After issuing temporary restraining orders in September and October 2011, the Court held a two day preliminary injunction hearing in November 2011, and in December 2011 issued its preliminary injunction, barring Mr. Cusack, Alliant, and other former Aon employees who were subject to restrictive covenants from, during the pendency of the litigation, (1) soliciting business or entering into any business relationship with any Aon client on whose account they worked, or (2) soliciting any Aon Construction Services Group employees to work for Alliant.
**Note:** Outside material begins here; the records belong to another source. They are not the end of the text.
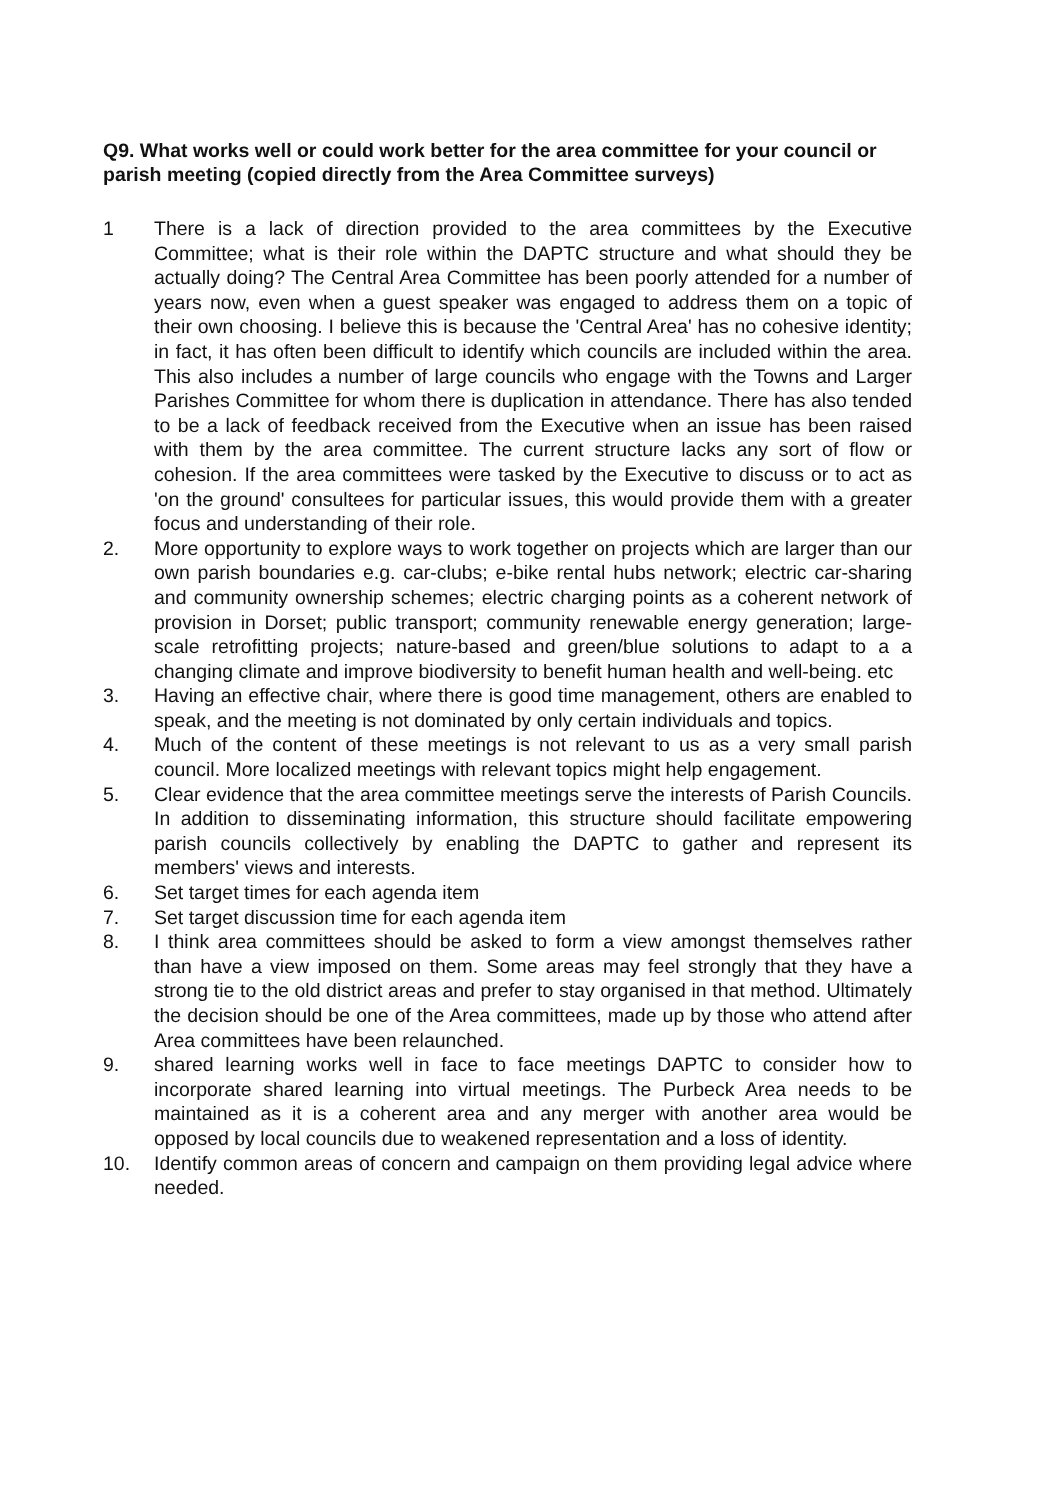Q9. What works well or could work better for the area committee for your council or parish meeting (copied directly from the Area Committee surveys)
1 There is a lack of direction provided to the area committees by the Executive Committee; what is their role within the DAPTC structure and what should they be actually doing? The Central Area Committee has been poorly attended for a number of years now, even when a guest speaker was engaged to address them on a topic of their own choosing. I believe this is because the 'Central Area' has no cohesive identity; in fact, it has often been difficult to identify which councils are included within the area. This also includes a number of large councils who engage with the Towns and Larger Parishes Committee for whom there is duplication in attendance. There has also tended to be a lack of feedback received from the Executive when an issue has been raised with them by the area committee. The current structure lacks any sort of flow or cohesion. If the area committees were tasked by the Executive to discuss or to act as 'on the ground' consultees for particular issues, this would provide them with a greater focus and understanding of their role.
2. More opportunity to explore ways to work together on projects which are larger than our own parish boundaries e.g. car-clubs; e-bike rental hubs network; electric car-sharing and community ownership schemes; electric charging points as a coherent network of provision in Dorset; public transport; community renewable energy generation; large-scale retrofitting projects; nature-based and green/blue solutions to adapt to a a changing climate and improve biodiversity to benefit human health and well-being. etc
3. Having an effective chair, where there is good time management, others are enabled to speak, and the meeting is not dominated by only certain individuals and topics.
4. Much of the content of these meetings is not relevant to us as a very small parish council. More localized meetings with relevant topics might help engagement.
5. Clear evidence that the area committee meetings serve the interests of Parish Councils. In addition to disseminating information, this structure should facilitate empowering parish councils collectively by enabling the DAPTC to gather and represent its members' views and interests.
6. Set target times for each agenda item
7. Set target discussion time for each agenda item
8. I think area committees should be asked to form a view amongst themselves rather than have a view imposed on them. Some areas may feel strongly that they have a strong tie to the old district areas and prefer to stay organised in that method. Ultimately the decision should be one of the Area committees, made up by those who attend after Area committees have been relaunched.
9. shared learning works well in face to face meetings DAPTC to consider how to incorporate shared learning into virtual meetings. The Purbeck Area needs to be maintained as it is a coherent area and any merger with another area would be opposed by local councils due to weakened representation and a loss of identity.
10. Identify common areas of concern and campaign on them providing legal advice where needed.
The substantial scope of the damage suffered by Aon provided the basis for the Court’s finding of irreparable harm. The Court found credible Aon’s assertions that “the loss of 60 employees and dozens of clients doing business with [Aon] in hundreds of lines of insurance and surety harms Aon’s goodwill, reputation in the marketplace with its clients and prospects, and relations with its remaining employees, because it causes clients to question Aon’s ability to service the business” and that competitors would be encouraged to solicit Aon’s employees, clients and prospects because they believe Aon to be “wounded.” Aon also argued, credibly to the Court, that monetary damages could not compensate for the loss of expertise and relationships of both employees and clients suffered by Aon, and that it was impossible to put a value on the loss of 60 Aon employees in one week.

A company that has been raided and is seeking an injunction sometimes hesitates to articulate in court filings the true extent of damage to its business, for fear that it will suffer reputational harm in the marketplace. If, however, the damage is already well-known and the loss of marketplace confidence is clear, a comprehensive recounting of such facts could help to secure some relief from a court as the company tries to rebuild its business, as shown by this recent court New York decision.